What was recorded at this site was a spring well marked by an upright stone slab bearing an incised cross-and-circle, a simple but deliberate form of sacred marking found at early Christian sites across Ireland. Cross-slabs of this kind were often placed at wells to formalise their devotional character, distinguishing a source of water that people were already inclined to venerate. The tradition associated with this particular well was described, even at the time of its recording, as no more than vague.

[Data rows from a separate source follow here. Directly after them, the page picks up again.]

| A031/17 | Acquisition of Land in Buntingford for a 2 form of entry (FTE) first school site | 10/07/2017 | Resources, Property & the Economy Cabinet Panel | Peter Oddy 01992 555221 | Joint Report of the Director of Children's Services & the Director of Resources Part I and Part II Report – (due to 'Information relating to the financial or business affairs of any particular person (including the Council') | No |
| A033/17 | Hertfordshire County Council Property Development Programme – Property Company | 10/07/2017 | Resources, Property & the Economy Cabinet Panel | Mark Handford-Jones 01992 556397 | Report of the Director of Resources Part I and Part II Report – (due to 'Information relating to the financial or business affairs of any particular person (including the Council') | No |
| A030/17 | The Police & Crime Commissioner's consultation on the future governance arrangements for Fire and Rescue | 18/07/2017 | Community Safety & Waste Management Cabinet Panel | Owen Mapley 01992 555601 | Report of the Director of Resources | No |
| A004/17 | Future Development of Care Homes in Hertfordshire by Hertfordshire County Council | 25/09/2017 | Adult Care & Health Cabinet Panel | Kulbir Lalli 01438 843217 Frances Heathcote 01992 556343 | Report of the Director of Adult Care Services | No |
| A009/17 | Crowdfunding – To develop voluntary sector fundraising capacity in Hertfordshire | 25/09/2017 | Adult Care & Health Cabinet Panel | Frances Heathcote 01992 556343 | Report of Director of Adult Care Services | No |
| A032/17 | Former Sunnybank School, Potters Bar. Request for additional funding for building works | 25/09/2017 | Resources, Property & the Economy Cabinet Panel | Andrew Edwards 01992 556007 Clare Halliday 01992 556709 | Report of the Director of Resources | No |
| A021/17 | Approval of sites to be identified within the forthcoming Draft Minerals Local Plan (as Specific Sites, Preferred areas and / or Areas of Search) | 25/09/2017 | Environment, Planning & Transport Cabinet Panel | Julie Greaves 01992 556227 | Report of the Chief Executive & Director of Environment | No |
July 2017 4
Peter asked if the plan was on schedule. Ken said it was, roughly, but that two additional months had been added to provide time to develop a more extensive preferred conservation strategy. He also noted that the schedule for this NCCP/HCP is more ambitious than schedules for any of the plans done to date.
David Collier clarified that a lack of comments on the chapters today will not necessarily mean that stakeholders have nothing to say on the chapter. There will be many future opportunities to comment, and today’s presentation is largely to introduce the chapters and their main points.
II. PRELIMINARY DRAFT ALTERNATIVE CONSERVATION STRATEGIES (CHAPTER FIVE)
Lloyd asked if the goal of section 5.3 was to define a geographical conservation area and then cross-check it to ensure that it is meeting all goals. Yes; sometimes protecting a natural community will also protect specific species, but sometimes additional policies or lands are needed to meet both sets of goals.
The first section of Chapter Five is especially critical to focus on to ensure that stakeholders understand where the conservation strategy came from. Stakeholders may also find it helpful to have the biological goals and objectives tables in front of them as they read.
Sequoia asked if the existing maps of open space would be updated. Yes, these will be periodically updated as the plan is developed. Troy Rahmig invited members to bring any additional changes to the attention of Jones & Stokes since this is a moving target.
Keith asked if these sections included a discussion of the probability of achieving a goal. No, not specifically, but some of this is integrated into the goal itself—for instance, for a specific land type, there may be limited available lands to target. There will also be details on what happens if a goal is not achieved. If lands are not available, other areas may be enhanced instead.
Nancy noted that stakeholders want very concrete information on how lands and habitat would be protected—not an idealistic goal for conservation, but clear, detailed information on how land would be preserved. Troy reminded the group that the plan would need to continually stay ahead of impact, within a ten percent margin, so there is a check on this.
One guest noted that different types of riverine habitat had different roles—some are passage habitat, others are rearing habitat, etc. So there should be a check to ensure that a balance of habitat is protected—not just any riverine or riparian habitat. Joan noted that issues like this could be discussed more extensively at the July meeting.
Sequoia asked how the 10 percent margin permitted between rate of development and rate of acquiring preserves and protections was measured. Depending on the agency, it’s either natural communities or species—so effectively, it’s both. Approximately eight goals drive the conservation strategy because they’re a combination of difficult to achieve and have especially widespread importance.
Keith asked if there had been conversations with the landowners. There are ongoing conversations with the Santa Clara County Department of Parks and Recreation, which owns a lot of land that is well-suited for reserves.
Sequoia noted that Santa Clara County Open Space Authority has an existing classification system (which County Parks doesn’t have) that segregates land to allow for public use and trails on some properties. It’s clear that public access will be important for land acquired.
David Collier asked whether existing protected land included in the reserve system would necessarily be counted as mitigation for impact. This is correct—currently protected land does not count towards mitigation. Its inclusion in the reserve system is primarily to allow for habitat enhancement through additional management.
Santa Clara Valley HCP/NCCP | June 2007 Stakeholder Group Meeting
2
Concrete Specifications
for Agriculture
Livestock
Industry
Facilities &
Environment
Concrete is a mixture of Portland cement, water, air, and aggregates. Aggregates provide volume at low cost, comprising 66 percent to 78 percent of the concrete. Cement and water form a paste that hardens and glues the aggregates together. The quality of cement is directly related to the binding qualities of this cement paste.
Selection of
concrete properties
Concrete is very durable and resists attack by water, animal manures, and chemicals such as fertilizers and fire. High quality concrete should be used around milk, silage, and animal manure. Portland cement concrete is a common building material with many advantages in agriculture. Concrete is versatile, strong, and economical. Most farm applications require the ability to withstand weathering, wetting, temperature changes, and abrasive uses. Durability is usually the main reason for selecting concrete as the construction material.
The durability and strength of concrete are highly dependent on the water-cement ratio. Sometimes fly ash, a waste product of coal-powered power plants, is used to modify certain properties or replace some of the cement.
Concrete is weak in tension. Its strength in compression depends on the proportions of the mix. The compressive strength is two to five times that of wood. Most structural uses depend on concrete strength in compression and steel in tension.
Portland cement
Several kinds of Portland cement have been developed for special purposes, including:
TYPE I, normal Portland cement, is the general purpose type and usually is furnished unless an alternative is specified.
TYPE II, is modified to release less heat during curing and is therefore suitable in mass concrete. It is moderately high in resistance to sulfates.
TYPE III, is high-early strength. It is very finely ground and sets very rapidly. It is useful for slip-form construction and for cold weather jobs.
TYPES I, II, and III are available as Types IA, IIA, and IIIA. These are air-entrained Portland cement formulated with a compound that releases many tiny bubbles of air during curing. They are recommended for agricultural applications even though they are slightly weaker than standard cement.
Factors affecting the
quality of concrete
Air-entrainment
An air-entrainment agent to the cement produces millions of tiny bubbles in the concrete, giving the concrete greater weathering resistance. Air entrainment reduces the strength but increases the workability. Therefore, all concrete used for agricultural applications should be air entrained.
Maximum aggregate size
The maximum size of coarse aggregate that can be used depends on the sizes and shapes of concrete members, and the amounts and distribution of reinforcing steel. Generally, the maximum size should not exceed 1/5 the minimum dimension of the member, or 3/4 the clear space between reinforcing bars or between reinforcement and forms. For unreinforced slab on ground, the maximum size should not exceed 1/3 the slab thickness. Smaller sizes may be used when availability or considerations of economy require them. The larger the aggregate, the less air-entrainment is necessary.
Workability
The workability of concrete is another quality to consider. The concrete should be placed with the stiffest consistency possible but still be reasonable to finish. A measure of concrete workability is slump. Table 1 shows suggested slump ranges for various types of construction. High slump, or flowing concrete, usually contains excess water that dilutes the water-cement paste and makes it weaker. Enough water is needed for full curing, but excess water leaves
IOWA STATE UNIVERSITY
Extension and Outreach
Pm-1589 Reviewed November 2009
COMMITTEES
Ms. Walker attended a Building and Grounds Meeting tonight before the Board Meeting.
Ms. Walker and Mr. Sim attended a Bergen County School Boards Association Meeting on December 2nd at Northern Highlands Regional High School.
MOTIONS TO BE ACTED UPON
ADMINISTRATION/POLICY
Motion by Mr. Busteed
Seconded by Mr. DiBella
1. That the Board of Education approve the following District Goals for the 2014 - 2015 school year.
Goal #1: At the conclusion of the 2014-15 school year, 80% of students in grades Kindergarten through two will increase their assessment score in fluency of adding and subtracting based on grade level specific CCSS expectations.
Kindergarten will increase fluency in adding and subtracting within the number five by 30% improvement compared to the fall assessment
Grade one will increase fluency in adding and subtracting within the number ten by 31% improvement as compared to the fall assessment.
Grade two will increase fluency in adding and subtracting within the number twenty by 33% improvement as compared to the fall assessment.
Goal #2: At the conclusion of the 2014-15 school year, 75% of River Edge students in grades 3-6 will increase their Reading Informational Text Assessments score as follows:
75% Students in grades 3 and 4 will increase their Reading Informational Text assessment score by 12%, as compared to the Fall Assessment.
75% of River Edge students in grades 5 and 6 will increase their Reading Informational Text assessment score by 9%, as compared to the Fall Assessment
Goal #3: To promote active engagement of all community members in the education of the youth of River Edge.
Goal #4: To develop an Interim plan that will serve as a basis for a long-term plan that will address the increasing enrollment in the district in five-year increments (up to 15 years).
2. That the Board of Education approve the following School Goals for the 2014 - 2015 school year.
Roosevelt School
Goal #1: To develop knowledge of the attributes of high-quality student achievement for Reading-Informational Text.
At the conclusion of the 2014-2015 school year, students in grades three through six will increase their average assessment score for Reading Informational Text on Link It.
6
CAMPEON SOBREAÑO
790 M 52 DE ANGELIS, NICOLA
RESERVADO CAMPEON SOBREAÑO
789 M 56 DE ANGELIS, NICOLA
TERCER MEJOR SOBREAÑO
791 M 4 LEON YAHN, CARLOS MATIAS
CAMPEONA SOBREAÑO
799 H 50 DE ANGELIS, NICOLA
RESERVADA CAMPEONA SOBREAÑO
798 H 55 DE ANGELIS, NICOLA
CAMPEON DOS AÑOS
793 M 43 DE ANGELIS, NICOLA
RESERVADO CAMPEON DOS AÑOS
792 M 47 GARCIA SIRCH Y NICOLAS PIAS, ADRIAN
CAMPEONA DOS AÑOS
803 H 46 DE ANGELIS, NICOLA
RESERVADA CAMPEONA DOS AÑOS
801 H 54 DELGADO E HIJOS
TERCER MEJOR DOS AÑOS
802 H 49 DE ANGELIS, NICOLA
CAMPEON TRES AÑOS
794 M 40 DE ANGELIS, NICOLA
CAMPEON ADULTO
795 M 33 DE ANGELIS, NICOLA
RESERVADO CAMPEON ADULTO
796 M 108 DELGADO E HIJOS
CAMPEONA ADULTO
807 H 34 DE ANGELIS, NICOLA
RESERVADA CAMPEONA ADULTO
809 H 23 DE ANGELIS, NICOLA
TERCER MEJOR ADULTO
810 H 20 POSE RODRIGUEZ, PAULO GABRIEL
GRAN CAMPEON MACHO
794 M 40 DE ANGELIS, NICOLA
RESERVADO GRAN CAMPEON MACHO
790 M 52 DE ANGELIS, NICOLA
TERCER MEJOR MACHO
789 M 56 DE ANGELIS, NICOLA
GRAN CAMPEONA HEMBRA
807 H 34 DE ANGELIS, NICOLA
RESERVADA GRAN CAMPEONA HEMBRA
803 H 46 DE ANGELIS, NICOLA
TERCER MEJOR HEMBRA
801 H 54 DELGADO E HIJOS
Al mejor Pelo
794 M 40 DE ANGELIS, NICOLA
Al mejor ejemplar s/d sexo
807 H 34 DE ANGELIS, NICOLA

The scholar Caoimhín Ó Danachair noted the site in 1960, locating a spring well with just such a slab. By the time the Dingle Peninsula Archaeological Survey was compiled by J. Cuppage in 1986, the picture had already begun to blur. The precise location Ó Danachair indicated held no trace of a well, and no cross-slab could be found. A well does appear on the second edition of the Ordnance Survey map roughly a hundred metres to the west, and this may be the one in question, but by the time of more recent investigation it had been enclosed in a modern concrete tank. No cross-slab survives there either, and, perhaps most telling of all, no local knowledge of one remains. The physical object and the memory of it appear to have disappeared together.